*Task objective*:
Your job is to retype the records exactly while dropping every picture.

[Collected data]
━━━━━━━━━━

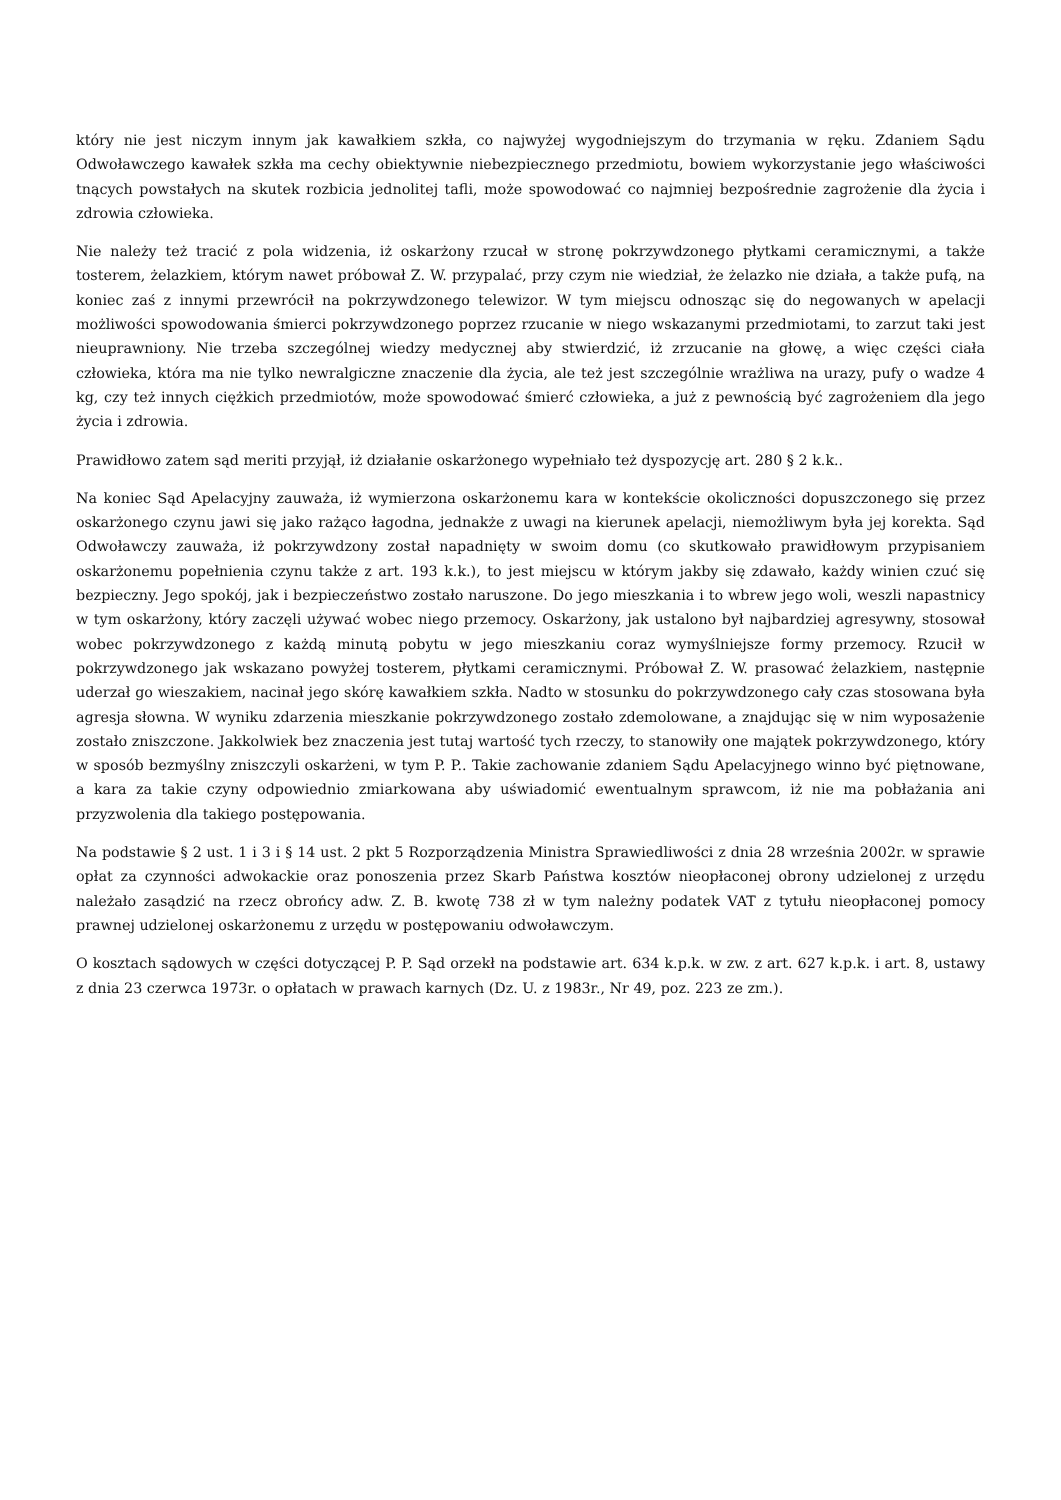który nie jest niczym innym jak kawałkiem szkła, co najwyżej wygodniejszym do trzymania w ręku. Zdaniem Sądu Odwoławczego kawałek szkła ma cechy obiektywnie niebezpiecznego przedmiotu, bowiem wykorzystanie jego właściwości tnących powstałych na skutek rozbicia jednolitej tafli, może spowodować co najmniej bezpośrednie zagrożenie dla życia i zdrowia człowieka.
Nie należy też tracić z pola widzenia, iż oskarżony rzucał w stronę pokrzywdzonego płytkami ceramicznymi, a także tosterem, żelazkiem, którym nawet próbował Z. W. przypalać, przy czym nie wiedział, że żelazko nie działa, a także pufą, na koniec zaś z innymi przewrócił na pokrzywdzonego telewizor. W tym miejscu odnosząc się do negowanych w apelacji możliwości spowodowania śmierci pokrzywdzonego poprzez rzucanie w niego wskazanymi przedmiotami, to zarzut taki jest nieuprawniony. Nie trzeba szczególnej wiedzy medycznej aby stwierdzić, iż zrzucanie na głowę, a więc części ciała człowieka, która ma nie tylko newralgiczne znaczenie dla życia, ale też jest szczególnie wrażliwa na urazy, pufy o wadze 4 kg, czy też innych ciężkich przedmiotów, może spowodować śmierć człowieka, a już z pewnością być zagrożeniem dla jego życia i zdrowia.
Prawidłowo zatem sąd meriti przyjął, iż działanie oskarżonego wypełniało też dyspozycję art. 280 § 2 k.k..
Na koniec Sąd Apelacyjny zauważa, iż wymierzona oskarżonemu kara w kontekście okoliczności dopuszczonego się przez oskarżonego czynu jawi się jako rażąco łagodna, jednakże z uwagi na kierunek apelacji, niemożliwym była jej korekta. Sąd Odwoławczy zauważa, iż pokrzywdzony został napadnięty w swoim domu (co skutkowało prawidłowym przypisaniem oskarżonemu popełnienia czynu także z art. 193 k.k.), to jest miejscu w którym jakby się zdawało, każdy winien czuć się bezpieczny. Jego spokój, jak i bezpieczeństwo zostało naruszone. Do jego mieszkania i to wbrew jego woli, weszli napastnicy w tym oskarżony, który zaczęli używać wobec niego przemocy. Oskarżony, jak ustalono był najbardziej agresywny, stosował wobec pokrzywdzonego z każdą minutą pobytu w jego mieszkaniu coraz wymyślniejsze formy przemocy. Rzucił w pokrzywdzonego jak wskazano powyżej tosterem, płytkami ceramicznymi. Próbował Z. W. prasować żelazkiem, następnie uderzał go wieszakiem, nacinał jego skórę kawałkiem szkła. Nadto w stosunku do pokrzywdzonego cały czas stosowana była agresja słowna. W wyniku zdarzenia mieszkanie pokrzywdzonego zostało zdemolowane, a znajdując się w nim wyposażenie zostało zniszczone. Jakkolwiek bez znaczenia jest tutaj wartość tych rzeczy, to stanowiły one majątek pokrzywdzonego, który w sposób bezmyślny zniszczyli oskarżeni, w tym P. P.. Takie zachowanie zdaniem Sądu Apelacyjnego winno być piętnowane, a kara za takie czyny odpowiednio zmiarkowana aby uświadomić ewentualnym sprawcom, iż nie ma pobłażania ani przyzwolenia dla takiego postępowania.
Na podstawie § 2 ust. 1 i 3 i § 14 ust. 2 pkt 5 Rozporządzenia Ministra Sprawiedliwości z dnia 28 września 2002r. w sprawie opłat za czynności adwokackie oraz ponoszenia przez Skarb Państwa kosztów nieopłaconej obrony udzielonej z urzędu należało zasądzić na rzecz obrońcy adw. Z. B. kwotę 738 zł w tym należny podatek VAT z tytułu nieopłaconej pomocy prawnej udzielonej oskarżonemu z urzędu w postępowaniu odwoławczym.
O kosztach sądowych w części dotyczącej P. P. Sąd orzekł na podstawie art. 634 k.p.k. w zw. z art. 627 k.p.k. i art. 8, ustawy z dnia 23 czerwca 1973r. o opłatach w prawach karnych (Dz. U. z 1983r., Nr 49, poz. 223 ze zm.).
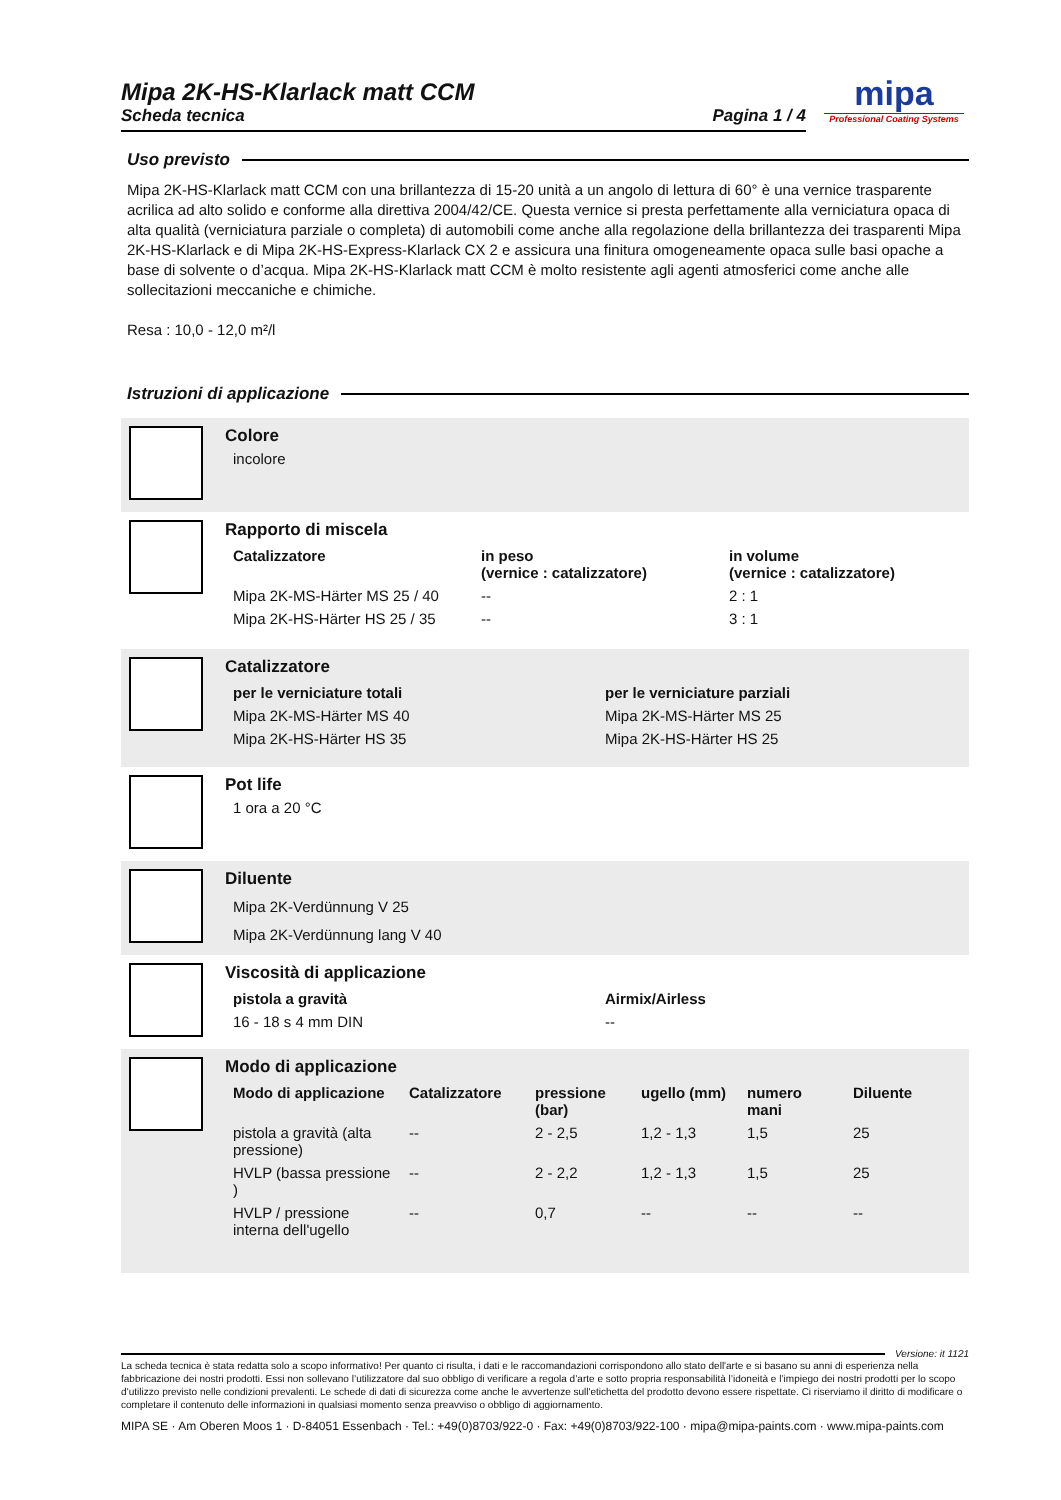Mipa 2K-HS-Klarlack matt CCM
Scheda tecnica Pagina 1 / 4
mipa
Professional Coating Systems
Uso previsto
Mipa 2K-HS-Klarlack matt CCM con una brillantezza di 15-20 unità a un angolo di lettura di 60° è una vernice trasparente acrilica ad alto solido e conforme alla direttiva 2004/42/CE. Questa vernice si presta perfettamente alla verniciatura opaca di alta qualità (verniciatura parziale o completa) di automobili come anche alla regolazione della brillantezza dei trasparenti Mipa 2K-HS-Klarlack e di Mipa 2K-HS-Express-Klarlack CX 2 e assicura una finitura omogeneamente opaca sulle basi opache a base di solvente o d’acqua. Mipa 2K-HS-Klarlack matt CCM è molto resistente agli agenti atmosferici come anche alle sollecitazioni meccaniche e chimiche.
Resa : 10,0 - 12,0 m²/l
Istruzioni di applicazione
Colore
incolore
Rapporto di miscela
| Catalizzatore | in peso (vernice : catalizzatore) | in volume (vernice : catalizzatore) |
| --- | --- | --- |
| Mipa 2K-MS-Härter MS 25 / 40 | -- | 2 : 1 |
| Mipa 2K-HS-Härter HS 25 / 35 | -- | 3 : 1 |
Catalizzatore
| per le verniciature totali | per le verniciature parziali |
| --- | --- |
| Mipa 2K-MS-Härter MS 40 | Mipa 2K-MS-Härter MS 25 |
| Mipa 2K-HS-Härter HS 35 | Mipa 2K-HS-Härter HS 25 |
Pot life
1 ora a 20 °C
Diluente
Mipa 2K-Verdünnung V 25
Mipa 2K-Verdünnung lang V 40
Viscosità di applicazione
| pistola a gravità | Airmix/Airless |
| --- | --- |
| 16 - 18 s 4 mm DIN | -- |
Modo di applicazione
| Modo di applicazione | Catalizzatore | pressione (bar) | ugello (mm) | numero mani | Diluente |
| --- | --- | --- | --- | --- | --- |
| pistola a gravità (alta pressione) | -- | 2 - 2,5 | 1,2 - 1,3 | 1,5 | 25 |
| HVLP (bassa pressione ) | -- | 2 - 2,2 | 1,2 - 1,3 | 1,5 | 25 |
| HVLP / pressione interna dell'ugello | -- | 0,7 | -- | -- | -- |
Versione: it 1121
La scheda tecnica è stata redatta solo a scopo informativo! Per quanto ci risulta, i dati e le raccomandazioni corrispondono allo stato dell'arte e si basano su anni di esperienza nella fabbricazione dei nostri prodotti. Essi non sollevano l’utilizzatore dal suo obbligo di verificare a regola d’arte e sotto propria responsabilità l’idoneità e l’impiego dei nostri prodotti per lo scopo d’utilizzo previsto nelle condizioni prevalenti. Le schede di dati di sicurezza come anche le avvertenze sull'etichetta del prodotto devono essere rispettate. Ci riserviamo il diritto di modificare o completare il contenuto delle informazioni in qualsiasi momento senza preavviso o obbligo di aggiornamento.
MIPA SE · Am Oberen Moos 1 · D-84051 Essenbach · Tel.: +49(0)8703/922-0 · Fax: +49(0)8703/922-100 · mipa@mipa-paints.com · www.mipa-paints.com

━━━━━━━━━━

*Answer to this exercise*:
który nie jest niczym innym jak kawałkiem szkła, co najwyżej wygodniejszym do trzymania w ręku. Zdaniem Sądu Odwoławczego kawałek szkła ma cechy obiektywnie niebezpiecznego przedmiotu, bowiem wykorzystanie jego właściwości tnących powstałych na skutek rozbicia jednolitej tafli, może spowodować co najmniej bezpośrednie zagrożenie dla życia i zdrowia człowieka.
Nie należy też tracić z pola widzenia, iż oskarżony rzucał w stronę pokrzywdzonego płytkami ceramicznymi, a także tosterem, żelazkiem, którym nawet próbował Z. W. przypalać, przy czym nie wiedział, że żelazko nie działa, a także pufą, na koniec zaś z innymi przewrócił na pokrzywdzonego telewizor. W tym miejscu odnosząc się do negowanych w apelacji możliwości spowodowania śmierci pokrzywdzonego poprzez rzucanie w niego wskazanymi przedmiotami, to zarzut taki jest nieuprawniony. Nie trzeba szczególnej wiedzy medycznej aby stwierdzić, iż zrzucanie na głowę, a więc części ciała człowieka, która ma nie tylko newralgiczne znaczenie dla życia, ale też jest szczególnie wrażliwa na urazy, pufy o wadze 4 kg, czy też innych ciężkich przedmiotów, może spowodować śmierć człowieka, a już z pewnością być zagrożeniem dla jego życia i zdrowia.
Prawidłowo zatem sąd meriti przyjął, iż działanie oskarżonego wypełniało też dyspozycję art. 280 § 2 k.k..
Na koniec Sąd Apelacyjny zauważa, iż wymierzona oskarżonemu kara w kontekście okoliczności dopuszczonego się przez oskarżonego czynu jawi się jako rażąco łagodna, jednakże z uwagi na kierunek apelacji, niemożliwym była jej korekta. Sąd Odwoławczy zauważa, iż pokrzywdzony został napadnięty w swoim domu (co skutkowało prawidłowym przypisaniem oskarżonemu popełnienia czynu także z art. 193 k.k.), to jest miejscu w którym jakby się zdawało, każdy winien czuć się bezpieczny. Jego spokój, jak i bezpieczeństwo zostało naruszone. Do jego mieszkania i to wbrew jego woli, weszli napastnicy w tym oskarżony, który zaczęli używać wobec niego przemocy. Oskarżony, jak ustalono był najbardziej agresywny, stosował wobec pokrzywdzonego z każdą minutą pobytu w jego mieszkaniu coraz wymyślniejsze formy przemocy. Rzucił w pokrzywdzonego jak wskazano powyżej tosterem, płytkami ceramicznymi. Próbował Z. W. prasować żelazkiem, następnie uderzał go wieszakiem, nacinał jego skórę kawałkiem szkła. Nadto w stosunku do pokrzywdzonego cały czas stosowana była agresja słowna. W wyniku zdarzenia mieszkanie pokrzywdzonego zostało zdemolowane, a znajdując się w nim wyposażenie zostało zniszczone. Jakkolwiek bez znaczenia jest tutaj wartość tych rzeczy, to stanowiły one majątek pokrzywdzonego, który w sposób bezmyślny zniszczyli oskarżeni, w tym P. P.. Takie zachowanie zdaniem Sądu Apelacyjnego winno być piętnowane, a kara za takie czyny odpowiednio zmiarkowana aby uświadomić ewentualnym sprawcom, iż nie ma pobłażania ani przyzwolenia dla takiego postępowania.
Na podstawie § 2 ust. 1 i 3 i § 14 ust. 2 pkt 5 Rozporządzenia Ministra Sprawiedliwości z dnia 28 września 2002r. w sprawie opłat za czynności adwokackie oraz ponoszenia przez Skarb Państwa kosztów nieopłaconej obrony udzielonej z urzędu należało zasądzić na rzecz obrońcy adw. Z. B. kwotę 738 zł w tym należny podatek VAT z tytułu nieopłaconej pomocy prawnej udzielonej oskarżonemu z urzędu w postępowaniu odwoławczym.
O kosztach sądowych w części dotyczącej P. P. Sąd orzekł na podstawie art. 634 k.p.k. w zw. z art. 627 k.p.k. i art. 8, ustawy z dnia 23 czerwca 1973r. o opłatach w prawach karnych (Dz. U. z 1983r., Nr 49, poz. 223 ze zm.).
Mipa 2K-HS-Klarlack matt CCM
Scheda tecnica Pagina 1 / 4
mipa
Professional Coating Systems
Uso previsto
Mipa 2K-HS-Klarlack matt CCM con una brillantezza di 15-20 unità a un angolo di lettura di 60° è una vernice trasparente acrilica ad alto solido e conforme alla direttiva 2004/42/CE. Questa vernice si presta perfettamente alla verniciatura opaca di alta qualità (verniciatura parziale o completa) di automobili come anche alla regolazione della brillantezza dei trasparenti Mipa 2K-HS-Klarlack e di Mipa 2K-HS-Express-Klarlack CX 2 e assicura una finitura omogeneamente opaca sulle basi opache a base di solvente o d’acqua. Mipa 2K-HS-Klarlack matt CCM è molto resistente agli agenti atmosferici come anche alle sollecitazioni meccaniche e chimiche.
Resa : 10,0 - 12,0 m²/l
Istruzioni di applicazione
Colore
incolore
Rapporto di miscela
| Catalizzatore | in peso (vernice : catalizzatore) | in volume (vernice : catalizzatore) |
| --- | --- | --- |
| Mipa 2K-MS-Härter MS 25 / 40 | -- | 2 : 1 |
| Mipa 2K-HS-Härter HS 25 / 35 | -- | 3 : 1 |
Catalizzatore
| per le verniciature totali | per le verniciature parziali |
| --- | --- |
| Mipa 2K-MS-Härter MS 40 | Mipa 2K-MS-Härter MS 25 |
| Mipa 2K-HS-Härter HS 35 | Mipa 2K-HS-Härter HS 25 |
Pot life
1 ora a 20 °C
Diluente
Mipa 2K-Verdünnung V 25
Mipa 2K-Verdünnung lang V 40
Viscosità di applicazione
| pistola a gravità | Airmix/Airless |
| --- | --- |
| 16 - 18 s 4 mm DIN | -- |
Modo di applicazione
| Modo di applicazione | Catalizzatore | pressione (bar) | ugello (mm) | numero mani | Diluente |
| --- | --- | --- | --- | --- | --- |
| pistola a gravità (alta pressione) | -- | 2 - 2,5 | 1,2 - 1,3 | 1,5 | 25 |
| HVLP (bassa pressione ) | -- | 2 - 2,2 | 1,2 - 1,3 | 1,5 | 25 |
| HVLP / pressione interna dell'ugello | -- | 0,7 | -- | -- | -- |
Versione: it 1121
La scheda tecnica è stata redatta solo a scopo informativo! Per quanto ci risulta, i dati e le raccomandazioni corrispondono allo stato dell'arte e si basano su anni di esperienza nella fabbricazione dei nostri prodotti. Essi non sollevano l’utilizzatore dal suo obbligo di verificare a regola d’arte e sotto propria responsabilità l’idoneità e l’impiego dei nostri prodotti per lo scopo d’utilizzo previsto nelle condizioni prevalenti. Le schede di dati di sicurezza come anche le avvertenze sull'etichetta del prodotto devono essere rispettate. Ci riserviamo il diritto di modificare o completare il contenuto delle informazioni in qualsiasi momento senza preavviso o obbligo di aggiornamento.
MIPA SE · Am Oberen Moos 1 · D-84051 Essenbach · Tel.: +49(0)8703/922-0 · Fax: +49(0)8703/922-100 · mipa@mipa-paints.com · www.mipa-paints.com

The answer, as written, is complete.